The table also includes estimates free cash flow yields for 2022, based on consensus estimates of free cash flow per share among analysts polled by FactSet, if available. For several of the smaller companies on the list, this information isn't available.

A company's remaining cash flow is its cash flow after capital expenditures. It is money that can be used for dividend increases, stock buybacks, business expansion or other corporate purposes. An estimate of a company's current cash flow yield by dividing the 2022 FCF estimate by free share price. Comparing FCF yield to the current yield provides plenty of headroom for the five highlighted stocks, providing some comfort to investors that the dividends will continue to flow and maybe be increased.

To this screen, Charles Schwab Asset Management Chief Investment Officer Bill McMahon said he preferred to avoid high yielding dividend stocks because high yields and low share prices would indicate trouble ahead. A higher yield combined with a moderate FCF yield may point to better growth characteristics for a company, he said.

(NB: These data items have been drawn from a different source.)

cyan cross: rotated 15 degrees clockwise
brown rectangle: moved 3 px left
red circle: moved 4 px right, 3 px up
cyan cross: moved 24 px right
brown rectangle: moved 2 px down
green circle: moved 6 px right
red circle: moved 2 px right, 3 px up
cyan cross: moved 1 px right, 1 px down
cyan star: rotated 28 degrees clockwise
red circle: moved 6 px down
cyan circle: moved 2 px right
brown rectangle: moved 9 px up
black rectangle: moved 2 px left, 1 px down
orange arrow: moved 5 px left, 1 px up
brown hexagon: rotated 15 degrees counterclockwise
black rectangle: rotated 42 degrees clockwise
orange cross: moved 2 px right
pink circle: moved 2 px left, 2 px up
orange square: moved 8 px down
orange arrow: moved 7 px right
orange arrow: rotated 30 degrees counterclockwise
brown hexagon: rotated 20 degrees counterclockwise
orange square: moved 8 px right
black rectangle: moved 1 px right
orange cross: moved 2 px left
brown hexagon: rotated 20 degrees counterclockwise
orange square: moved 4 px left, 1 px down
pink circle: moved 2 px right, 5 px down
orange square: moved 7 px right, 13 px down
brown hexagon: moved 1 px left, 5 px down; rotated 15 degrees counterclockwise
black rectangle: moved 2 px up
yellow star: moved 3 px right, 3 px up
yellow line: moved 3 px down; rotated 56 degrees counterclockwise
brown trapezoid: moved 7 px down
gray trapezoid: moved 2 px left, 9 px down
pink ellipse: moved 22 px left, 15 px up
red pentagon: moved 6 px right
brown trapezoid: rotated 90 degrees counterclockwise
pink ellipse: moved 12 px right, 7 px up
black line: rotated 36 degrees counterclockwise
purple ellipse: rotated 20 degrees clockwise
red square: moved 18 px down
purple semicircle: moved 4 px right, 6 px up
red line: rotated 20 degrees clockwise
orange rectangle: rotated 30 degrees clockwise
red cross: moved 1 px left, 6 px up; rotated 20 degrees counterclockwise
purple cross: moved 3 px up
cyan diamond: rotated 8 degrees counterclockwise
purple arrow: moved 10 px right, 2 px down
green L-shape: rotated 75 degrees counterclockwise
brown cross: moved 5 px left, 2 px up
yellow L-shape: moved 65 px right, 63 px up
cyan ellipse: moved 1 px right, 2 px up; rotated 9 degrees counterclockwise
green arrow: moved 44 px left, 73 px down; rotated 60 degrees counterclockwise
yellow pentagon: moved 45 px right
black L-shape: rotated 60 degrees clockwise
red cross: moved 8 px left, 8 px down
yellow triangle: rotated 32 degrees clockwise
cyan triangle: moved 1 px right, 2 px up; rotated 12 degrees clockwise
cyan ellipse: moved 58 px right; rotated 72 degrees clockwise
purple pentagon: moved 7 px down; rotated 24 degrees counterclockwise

McMahon also said during the same interview that it would be good to balance a portfolio of stocks with higher dividend yields, well supported by FCF with moderate stocks for income. The five companies highlighted above fit the bill, especially with so much headroom for dividend increases.

He also said that his team at Schwab Asset Management remained overweight energy stocks and that he expected the demand-side of the energy equation to continue to rise. Don t miss: These fund managers have found the key to winning quality stocks — and these are the ones they own.